Scientists warn politicians immersed in climate change policy not to forget plastic pollution. Around eight million more pieces enter the ocean on a daily basis. This adds to the 5.25 trillion large and micro pieces of plastic already there. This plastic, continually broken down in waves and tides, ends up in fragile environments, in sea ice, inside animals.
Other materials matter too: greenhouse gas emissions from producing raw materials has doubled in 20 years. Not helped by the high turnaround of building stock. Engineers now call for buildings to stay standing for longer, to pay due respect to “embodied” emissions – the carbon released in the atmosphere as they were built.

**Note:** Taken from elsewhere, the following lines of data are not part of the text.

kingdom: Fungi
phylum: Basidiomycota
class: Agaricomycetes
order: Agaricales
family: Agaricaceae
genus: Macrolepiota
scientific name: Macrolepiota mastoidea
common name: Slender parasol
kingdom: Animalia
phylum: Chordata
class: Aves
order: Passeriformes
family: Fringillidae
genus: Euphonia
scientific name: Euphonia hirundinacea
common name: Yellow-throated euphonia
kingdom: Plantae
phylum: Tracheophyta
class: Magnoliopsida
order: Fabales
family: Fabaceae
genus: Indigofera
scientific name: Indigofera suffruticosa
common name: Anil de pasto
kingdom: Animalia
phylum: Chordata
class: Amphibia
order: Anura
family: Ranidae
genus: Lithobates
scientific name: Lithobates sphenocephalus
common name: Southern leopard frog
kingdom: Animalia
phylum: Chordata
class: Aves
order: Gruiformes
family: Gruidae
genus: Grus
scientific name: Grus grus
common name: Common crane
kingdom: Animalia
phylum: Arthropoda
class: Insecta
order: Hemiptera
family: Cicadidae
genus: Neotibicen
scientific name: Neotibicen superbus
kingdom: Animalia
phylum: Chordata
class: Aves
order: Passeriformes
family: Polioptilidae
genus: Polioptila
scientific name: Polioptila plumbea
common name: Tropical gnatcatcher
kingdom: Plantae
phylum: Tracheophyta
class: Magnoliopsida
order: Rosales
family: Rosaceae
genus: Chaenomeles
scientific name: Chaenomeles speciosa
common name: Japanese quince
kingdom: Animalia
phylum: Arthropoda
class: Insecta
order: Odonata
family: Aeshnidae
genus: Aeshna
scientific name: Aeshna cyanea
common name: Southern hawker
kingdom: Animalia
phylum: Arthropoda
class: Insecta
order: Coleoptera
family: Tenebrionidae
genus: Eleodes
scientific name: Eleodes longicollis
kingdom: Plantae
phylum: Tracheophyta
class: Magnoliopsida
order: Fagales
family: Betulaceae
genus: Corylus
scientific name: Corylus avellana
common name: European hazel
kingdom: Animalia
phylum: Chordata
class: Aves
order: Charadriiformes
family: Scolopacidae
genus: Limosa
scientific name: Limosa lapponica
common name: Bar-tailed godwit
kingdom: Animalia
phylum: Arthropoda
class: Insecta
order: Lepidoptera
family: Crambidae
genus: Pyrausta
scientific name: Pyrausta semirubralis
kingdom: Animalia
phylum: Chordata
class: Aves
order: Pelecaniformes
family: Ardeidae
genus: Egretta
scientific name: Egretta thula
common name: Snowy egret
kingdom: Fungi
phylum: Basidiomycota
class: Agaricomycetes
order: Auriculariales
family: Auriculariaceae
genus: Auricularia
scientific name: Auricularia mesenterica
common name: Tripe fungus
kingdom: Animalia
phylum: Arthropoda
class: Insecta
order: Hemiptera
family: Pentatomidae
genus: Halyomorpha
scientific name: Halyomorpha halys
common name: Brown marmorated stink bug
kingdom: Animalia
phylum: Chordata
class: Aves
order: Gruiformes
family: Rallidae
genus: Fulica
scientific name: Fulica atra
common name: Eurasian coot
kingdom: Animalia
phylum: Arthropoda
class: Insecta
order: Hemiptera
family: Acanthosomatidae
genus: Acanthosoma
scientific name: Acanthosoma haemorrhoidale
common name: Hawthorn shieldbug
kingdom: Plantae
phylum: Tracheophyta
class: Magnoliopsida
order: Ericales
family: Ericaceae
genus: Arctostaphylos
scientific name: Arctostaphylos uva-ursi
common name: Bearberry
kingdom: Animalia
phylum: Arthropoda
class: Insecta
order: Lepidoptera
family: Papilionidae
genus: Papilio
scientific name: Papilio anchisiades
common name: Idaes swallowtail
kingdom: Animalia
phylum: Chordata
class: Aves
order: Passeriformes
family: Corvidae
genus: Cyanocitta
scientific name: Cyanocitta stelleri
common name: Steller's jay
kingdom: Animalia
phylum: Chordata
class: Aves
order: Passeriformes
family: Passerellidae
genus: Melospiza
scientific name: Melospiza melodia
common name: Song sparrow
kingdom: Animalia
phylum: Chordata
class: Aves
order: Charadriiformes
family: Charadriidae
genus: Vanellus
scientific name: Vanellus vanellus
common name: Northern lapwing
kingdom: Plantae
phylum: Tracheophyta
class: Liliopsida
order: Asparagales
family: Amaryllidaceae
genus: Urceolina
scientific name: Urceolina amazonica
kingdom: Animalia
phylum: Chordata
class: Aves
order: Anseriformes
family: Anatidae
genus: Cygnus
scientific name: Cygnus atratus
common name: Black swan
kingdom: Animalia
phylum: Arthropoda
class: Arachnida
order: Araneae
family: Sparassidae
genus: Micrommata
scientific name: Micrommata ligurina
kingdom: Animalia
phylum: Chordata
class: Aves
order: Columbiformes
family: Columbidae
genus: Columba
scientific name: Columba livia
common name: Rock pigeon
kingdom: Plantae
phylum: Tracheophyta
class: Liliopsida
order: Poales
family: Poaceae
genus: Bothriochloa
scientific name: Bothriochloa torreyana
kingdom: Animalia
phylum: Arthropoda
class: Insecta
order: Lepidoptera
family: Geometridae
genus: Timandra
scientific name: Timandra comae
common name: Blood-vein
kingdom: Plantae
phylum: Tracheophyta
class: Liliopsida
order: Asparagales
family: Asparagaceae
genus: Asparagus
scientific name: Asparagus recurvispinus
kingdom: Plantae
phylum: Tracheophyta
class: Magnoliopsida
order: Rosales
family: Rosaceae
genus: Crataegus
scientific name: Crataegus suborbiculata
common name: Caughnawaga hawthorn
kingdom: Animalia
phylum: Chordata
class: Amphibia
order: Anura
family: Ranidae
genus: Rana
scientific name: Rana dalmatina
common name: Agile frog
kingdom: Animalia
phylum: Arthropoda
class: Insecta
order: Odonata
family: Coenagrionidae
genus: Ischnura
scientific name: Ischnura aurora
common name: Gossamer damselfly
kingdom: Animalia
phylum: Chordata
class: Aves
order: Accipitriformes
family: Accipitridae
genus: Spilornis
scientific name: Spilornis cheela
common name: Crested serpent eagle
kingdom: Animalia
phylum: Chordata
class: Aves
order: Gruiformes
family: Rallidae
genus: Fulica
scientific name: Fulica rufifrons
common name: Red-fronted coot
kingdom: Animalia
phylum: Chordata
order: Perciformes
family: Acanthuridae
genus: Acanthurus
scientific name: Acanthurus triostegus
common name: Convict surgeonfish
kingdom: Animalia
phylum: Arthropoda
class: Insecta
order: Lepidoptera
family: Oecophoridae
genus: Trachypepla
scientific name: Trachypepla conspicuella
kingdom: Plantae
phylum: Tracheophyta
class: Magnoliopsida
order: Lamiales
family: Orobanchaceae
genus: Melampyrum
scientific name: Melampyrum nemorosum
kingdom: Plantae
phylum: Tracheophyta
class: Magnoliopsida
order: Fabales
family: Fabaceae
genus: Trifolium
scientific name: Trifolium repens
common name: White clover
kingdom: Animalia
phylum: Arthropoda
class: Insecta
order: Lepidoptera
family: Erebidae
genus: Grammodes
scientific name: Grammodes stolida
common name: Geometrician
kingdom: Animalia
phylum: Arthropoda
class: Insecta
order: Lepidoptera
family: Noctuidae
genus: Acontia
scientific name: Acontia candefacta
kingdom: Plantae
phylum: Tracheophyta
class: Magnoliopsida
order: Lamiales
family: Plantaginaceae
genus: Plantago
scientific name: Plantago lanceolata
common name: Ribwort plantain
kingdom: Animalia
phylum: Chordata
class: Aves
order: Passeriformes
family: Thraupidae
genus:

A move from fossil fuels to renewables is predicated on a shift to consume more electricity. Electrifying our energy system requires we build more. For more cables, wires, turbines and solar panels we need metals and minerals. Around three billion tonnes of graphite, lithium and cobalt will be needed to deploy all the renewable power generation and electricity storage needed to keep the world below 2C warming. Our future low-carbon energy system will be 12 times more reliant on copper, for example, than todays.
This complexity inspires big questions: how can we consume less, increase efficiency and transition to a cleaner way of operating without unintended consequences in the natural world?
Circularity is key – the means of turning waste streams into usable products. Waste food into batteries. Crab shells into chemicals. Construction waste into new bricks.
Consider what’s wasted in your business, your supply chain. Sometimes thinking in circles, helps.